Infinidad de circunstacias, los militantes del Partido Justicialista le pidieron a Wayar que se "despegara" de Romero o que lo enfrentara en internas. La firmeza en los sentimientos del vicegobernador y su comportamiento jamás se apartaron de las reglas del honor, la gratitud y el honor. La esperanza de Walter Wayar siempre fue que su Jefe político se jugara para entregarle el bastón de mando como Gobernador de Salta.

La exagerada lealtad puede transformarse en sumisión. Wayar no lo interpretaba así. Un mes antes de las elecciones de 2007, los rumores del pacto Urtubey-Romero llegaba a los oídos del vicegobernador: "éso es mentira..." repetía entre la zozobra, el enojo y la incredulidad. Romero no quería que Wayar sea su sucesor pero se lo había pedido Doña Vicenta Di Ganghi de Romero y así fue. Extrañamente, Wayar perdió las elecciones pero siguió al lado de Romero.

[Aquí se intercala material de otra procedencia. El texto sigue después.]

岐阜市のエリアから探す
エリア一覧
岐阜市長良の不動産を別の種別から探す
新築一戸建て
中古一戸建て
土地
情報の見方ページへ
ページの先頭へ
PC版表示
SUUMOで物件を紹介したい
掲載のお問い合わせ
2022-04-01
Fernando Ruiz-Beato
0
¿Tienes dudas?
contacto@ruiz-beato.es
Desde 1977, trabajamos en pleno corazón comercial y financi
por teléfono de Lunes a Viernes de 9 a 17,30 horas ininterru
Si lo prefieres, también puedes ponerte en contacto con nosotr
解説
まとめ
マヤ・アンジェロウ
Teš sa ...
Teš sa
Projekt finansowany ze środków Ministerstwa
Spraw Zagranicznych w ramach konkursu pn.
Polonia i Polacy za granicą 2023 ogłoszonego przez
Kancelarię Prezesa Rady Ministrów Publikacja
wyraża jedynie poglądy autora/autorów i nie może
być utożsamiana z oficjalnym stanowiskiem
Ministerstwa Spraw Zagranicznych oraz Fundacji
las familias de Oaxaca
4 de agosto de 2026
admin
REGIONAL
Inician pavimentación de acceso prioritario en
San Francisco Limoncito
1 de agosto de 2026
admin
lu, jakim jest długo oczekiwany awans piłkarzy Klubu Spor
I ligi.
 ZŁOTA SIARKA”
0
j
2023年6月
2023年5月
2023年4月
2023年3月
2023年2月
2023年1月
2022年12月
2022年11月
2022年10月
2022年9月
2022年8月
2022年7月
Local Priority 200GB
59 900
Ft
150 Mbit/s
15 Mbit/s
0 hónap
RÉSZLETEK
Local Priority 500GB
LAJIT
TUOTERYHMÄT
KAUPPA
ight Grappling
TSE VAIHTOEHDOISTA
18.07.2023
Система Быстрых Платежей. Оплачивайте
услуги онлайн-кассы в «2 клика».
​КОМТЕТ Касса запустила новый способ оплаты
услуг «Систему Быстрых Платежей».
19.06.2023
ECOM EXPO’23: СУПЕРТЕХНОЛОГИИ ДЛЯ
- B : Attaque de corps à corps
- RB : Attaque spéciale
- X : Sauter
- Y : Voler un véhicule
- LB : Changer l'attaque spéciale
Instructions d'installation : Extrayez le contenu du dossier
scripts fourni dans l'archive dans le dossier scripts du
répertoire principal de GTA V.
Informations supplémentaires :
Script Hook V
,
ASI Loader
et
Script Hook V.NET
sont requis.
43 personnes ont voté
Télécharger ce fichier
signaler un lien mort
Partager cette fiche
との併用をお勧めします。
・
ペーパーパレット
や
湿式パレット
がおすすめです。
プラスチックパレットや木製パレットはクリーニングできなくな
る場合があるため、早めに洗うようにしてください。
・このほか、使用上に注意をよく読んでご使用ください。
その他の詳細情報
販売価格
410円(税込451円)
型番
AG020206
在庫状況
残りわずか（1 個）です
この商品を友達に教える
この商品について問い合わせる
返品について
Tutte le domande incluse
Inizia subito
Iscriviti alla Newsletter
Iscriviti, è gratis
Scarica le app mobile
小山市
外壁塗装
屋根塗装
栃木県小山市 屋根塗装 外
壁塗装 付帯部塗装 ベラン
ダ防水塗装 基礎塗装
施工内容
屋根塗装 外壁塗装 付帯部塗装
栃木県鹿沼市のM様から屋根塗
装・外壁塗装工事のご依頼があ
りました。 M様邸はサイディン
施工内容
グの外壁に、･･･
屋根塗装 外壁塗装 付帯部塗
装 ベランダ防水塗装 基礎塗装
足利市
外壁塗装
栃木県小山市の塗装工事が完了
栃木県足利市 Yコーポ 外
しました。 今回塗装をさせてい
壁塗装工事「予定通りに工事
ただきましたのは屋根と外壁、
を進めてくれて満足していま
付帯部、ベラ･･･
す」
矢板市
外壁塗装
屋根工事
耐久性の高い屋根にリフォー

Romero sigue siendo presidente del PJ salteño pero abandonó la conducción creando un nuevo partido que no preside pero que conduce. El malestar que causaron las declaraciones del millonario sojero Alfredo Olmedo que anticipara que tanto el PRO como el Frente Federal lo apoyarían. Walter Wayar ya lo sabía. La especie tiene asidero por cuanto la Senadora Nacional Sonia Escudero reconoció que existen conversaciones avanzadas para el acuerdo Romero-Olmedo.
Hasta ahora, y desde hace 12 años, Wayar se mantuvo en silencio y soportó toda disposición de Romero y el ninguneo de Ángel Torres, el mucamo que el ex gobernador había traído de la Cámara de Senadores de la Nación. "Ya no hay tiempo para medias tintas" opinan los jóvenes colaboradores con que cuenta el diputado nacional y reflexionan "Walter ya no puede seguir tolerando tanto manoseo". Mientras tanto, Olmedo y Grande comienzan a hacer contactos con dirigentes romeristas que, a instancia, de Torres deben ponerse a disposición de Salta Somos Todos.